Protein design with AI quicker than ever before

In the past few years, huge advances have been made in predicting protein structures using artificial intelligence. But the reverse problem—taking a protein shape and then predicting how to build it from a sequence of amino acids—has proved trickier. A series of three papers by biologists at the University of Washington School of Medicine now shows that a new machine learning algorithm can design protein molecules faster and more accurately than before. Designed proteins could help build new vaccines, drugs, and sustainable biomaterials.

At their simplest, proteins are chains of amino acids strung together with peptide bonds. The interplay of the various side chains along the length of the polymer—between each other and the surrounding environment—causes the floppy chains to twist and curl into different 3D shapes. But the forms found in nature are just a fraction of what UW’s David Baker thinks are possible. Baker has founded several companies to take designed proteins in different useful directions; the firms include Monod Bio, a protein-based diagnostics spin-off, and Vilya, for designing therapeutics.

The new algorithms created by Baker’s lab offer what postdoc Basile I. M. Wicky calls a “one-pot approach,” which can help researchers design a useful protein shape and then predict the amino acid sequence that will make it.

The first paper, published in July, describes a new tool that can produce protein designs in one of two ways. In the first, the AI can create a design by iteratively improving on simple prompts, such as needing a particular type of fold or binding motif. The AI is “trying to dream up a structure,” as postdoc Jue Wang puts it. The alternative approach involves taking parts of an existing structure and then asking the AI to fill in the gaps (Science 2022, DOI: 10.1126/science.abn2100).

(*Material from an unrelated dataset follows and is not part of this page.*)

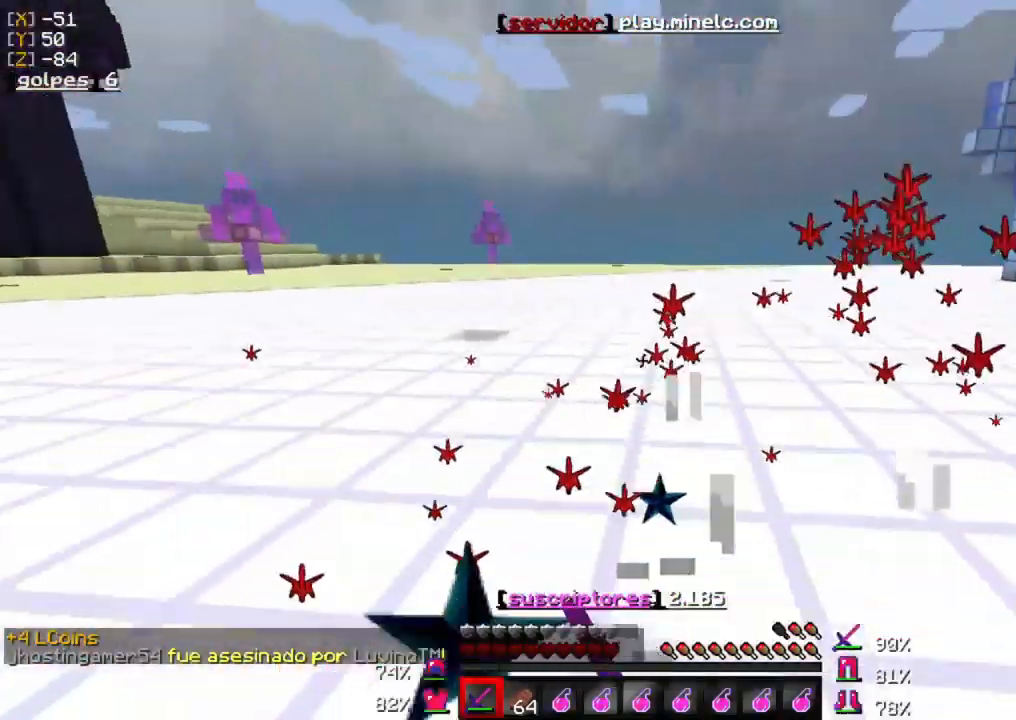
{"keys": ["w"], "mouse": ["left"], "events": [[83, "mouse_left", "up"], [183, "mouse_left", "down"], [217, "w", "down"], [283, "mouse_left", "up"], [383, "mouse_left", "down"]]}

In two new follow-up papers just published, researchers from the same lab demonstrate how another algorithm, called ProteinMPNN, can start from designed 3D shapes and assemblies of multiple protein subunits and determine in about 1 sec the protein sequences needed to make them efficiently. The team tested and refined the predicted sequences by running them through protein structure prediction algorithms and by synthesizing the proteins in the lab. The researchers then verified the protein structures using X-ray crystallography and measured the shapes the proteins combined to make using cryo-electron microscopy (Science 2022, DOI: 10.1126/science.add2187; 10.1126/science.add1964).

“The protein design field is undergoing a tremendous revolution,” says Christian Dallago, a computational biologist at NVIDIA who was not involved in the work. “Ultimately, through these new tools, we can become less reliant on time-consuming, classic approaches.” He says the hope is that such tools will reduce the distance between generating a hypothesis and providing solutions.

Researchers in Baker’s lab say that ProteinMPNN has become their go-to algorithm. They are now working to improve the tools and create proteins for a variety of uses.